Records excerpted from a collection:
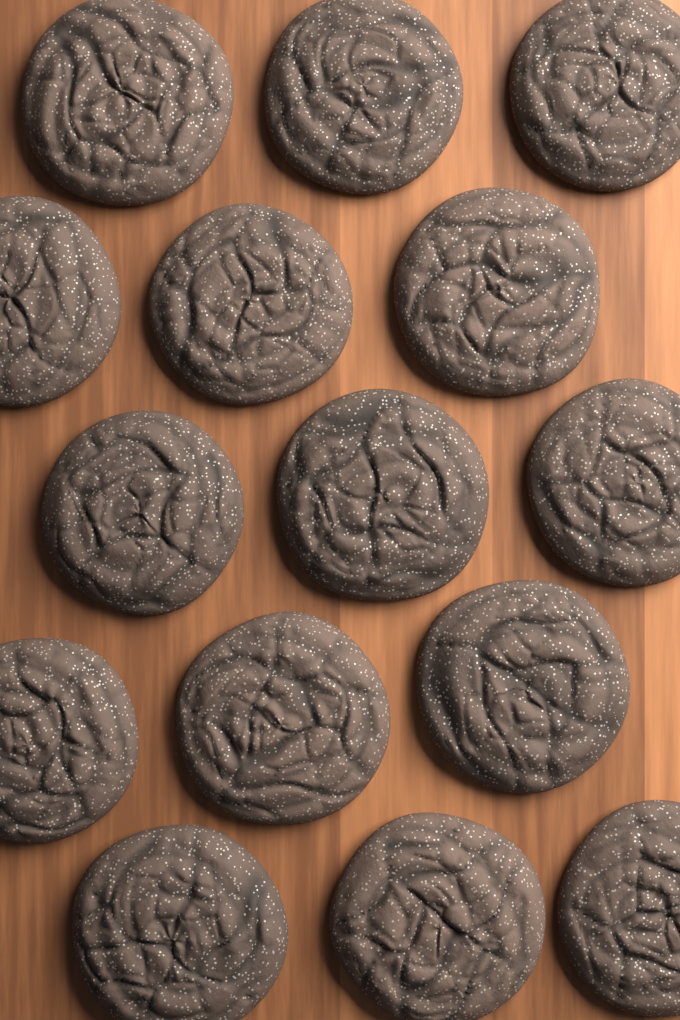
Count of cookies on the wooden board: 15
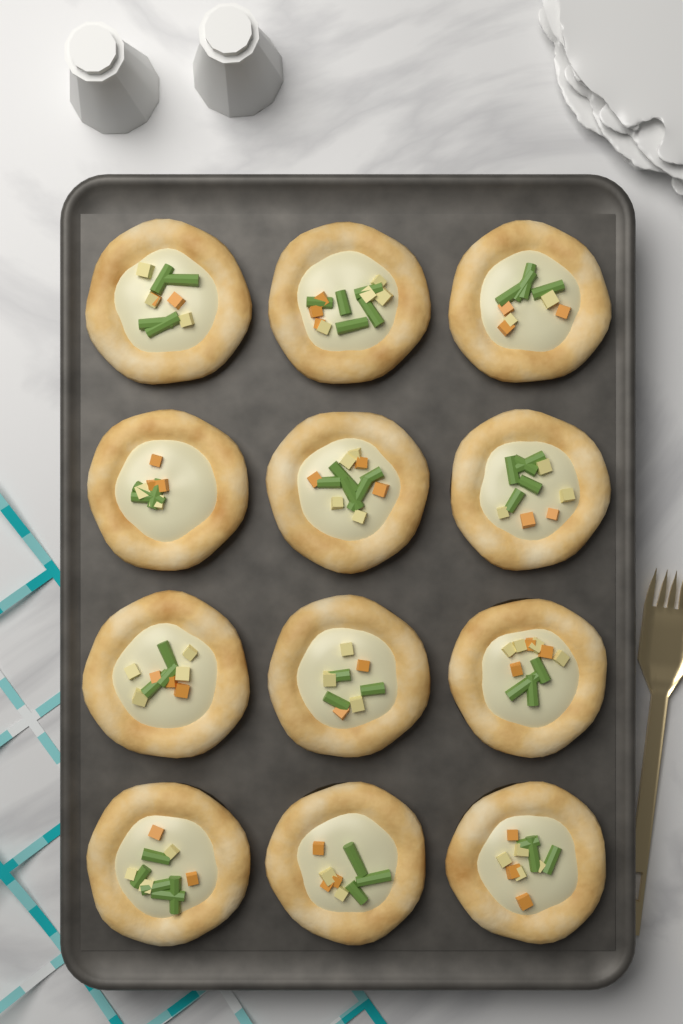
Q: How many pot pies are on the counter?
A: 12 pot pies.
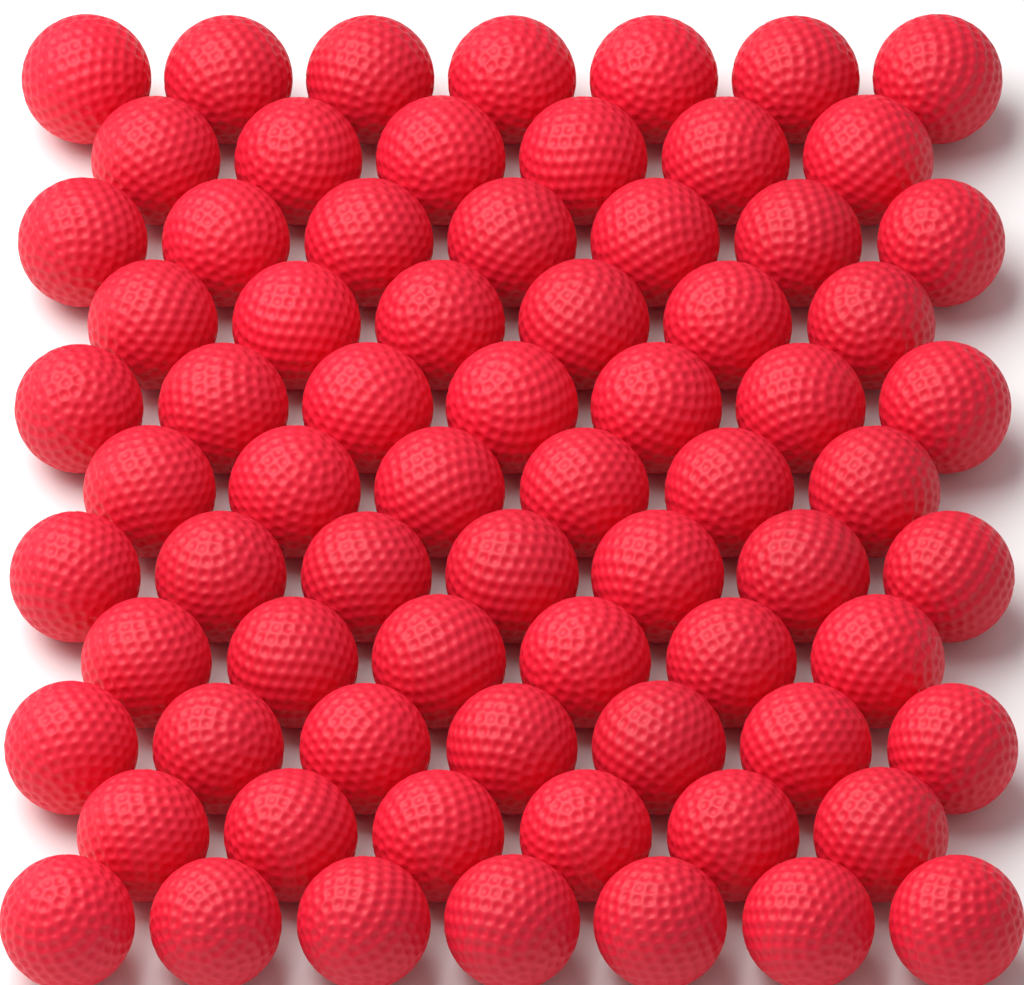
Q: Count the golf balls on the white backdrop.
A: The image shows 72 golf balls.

**THE EXERCISE**. Copy out every line of the material above word for word, leaving out the pictures.

**FULL SOLUTION**.
Count of cookies on the wooden board: 15
Q: How many pot pies are on the counter?
A: 12 pot pies.
Q: Count the golf balls on the white backdrop.
A: The image shows 72 golf balls.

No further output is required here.